The event begins on Tuesday, the 13th, at 9 am, with a formal session at the Plenary Ulysses Guimarães - the Chamber of Deputies, in Brasília. Followed, at 2 pm, by cultural and educational activities presented by the daisies themselves for the daisies, an exchange of knowledge (and delicious food) between the participants. And finally, at 7pm, it will be the opening act that will set the mood for the next day's march.
The concentration for the march is on Wednesday, the 14th, at 6 am, in the Pavilhão do Parque da Cidade, from where the daisies come out in protest to the Esplanada dos Ministérios, with the closing act at around 11 am. Since 2000, every four years, the daisies - field, forest and water workers - have gathered in Brasilia to continue the struggle of the first Margarida for the right to land, water, and decent work in the countryside - without the which city starves.

Marcha das Margaridas is the largest women's movement in Latin America, including women workers from other countries to add to the fight that has already won things such as: The National Documentation Program for Rural Workers, which according to Carmen Foro, vice-president of the Central Única de Workers (CUT Brasil) and director of the National Confederation of Agricultural Workers (CONTAG), benefited more than one million women who had no registration with government agencies; and the right of Joint Title which guarantees equal rights to family lands between husband and wife.
Margarida Maria Alves was executed on August 12, 1983, in the municipality of Alagoa Grande - PB. In the middle of the Bolsonaro administration, it is possible to believe that this time the one who is pointing the gun at the heads of the daisies is the Federal Government itself, for example, releasing the use of 239 different types of pesticides that, in addition to making sick farmers forced to work with him, get sick. consumers who feed themselves with infected products and threatens the business of independent women who are unable to compete with the large estates full of poison.

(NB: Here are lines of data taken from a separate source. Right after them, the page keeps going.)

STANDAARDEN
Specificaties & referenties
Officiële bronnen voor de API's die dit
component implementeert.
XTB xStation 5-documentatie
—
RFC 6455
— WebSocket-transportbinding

Or who knows, for another example, Bolsonaro's insistence on taking the power to demarcate indigenous lands from Funai (National Indian Foundation) and handing it over on a silver platter to the Ministry of Agriculture, which has maintained and encouraged the exploitation of the agribusiness.

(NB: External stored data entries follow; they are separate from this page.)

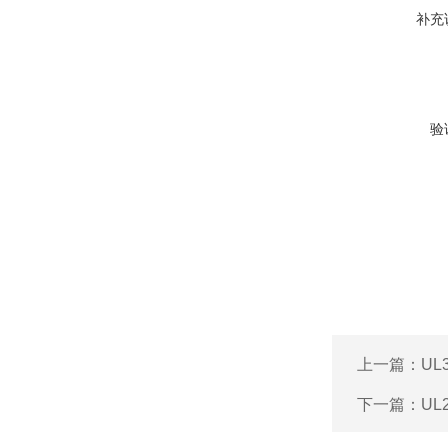
补充
验
上一篇：
UL
下一篇：
UL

The current government is causing setbacks in all aspects of Brazilian life, but daisies are not just taking a stand against these setbacks. They also want advances that benefit all women, no matter if they live in the countryside, in the forest or in the city. In 2019 the fight continues, putting on the agenda, in addition to the opposition against Bolsonarist setbacks, the fight against racism and LGBTphobia, the fight in favor of agroecology and the fight for the self-determination of peoples and local popular sovereignty over food and production power.
And it's not just peasant women who fight like a daisy. What they are claiming affects all women, no matter where they come from or where they are going. So even if you're not one of those workers, consider adding. If you're in Brasília on the 13th and 14th of August, don't forget your straw hat, your chest (or any other shirt that symbolizes your fight), and the banners demanding a Brazil with popular sovereignty, democracy, justice, equality and free from violence.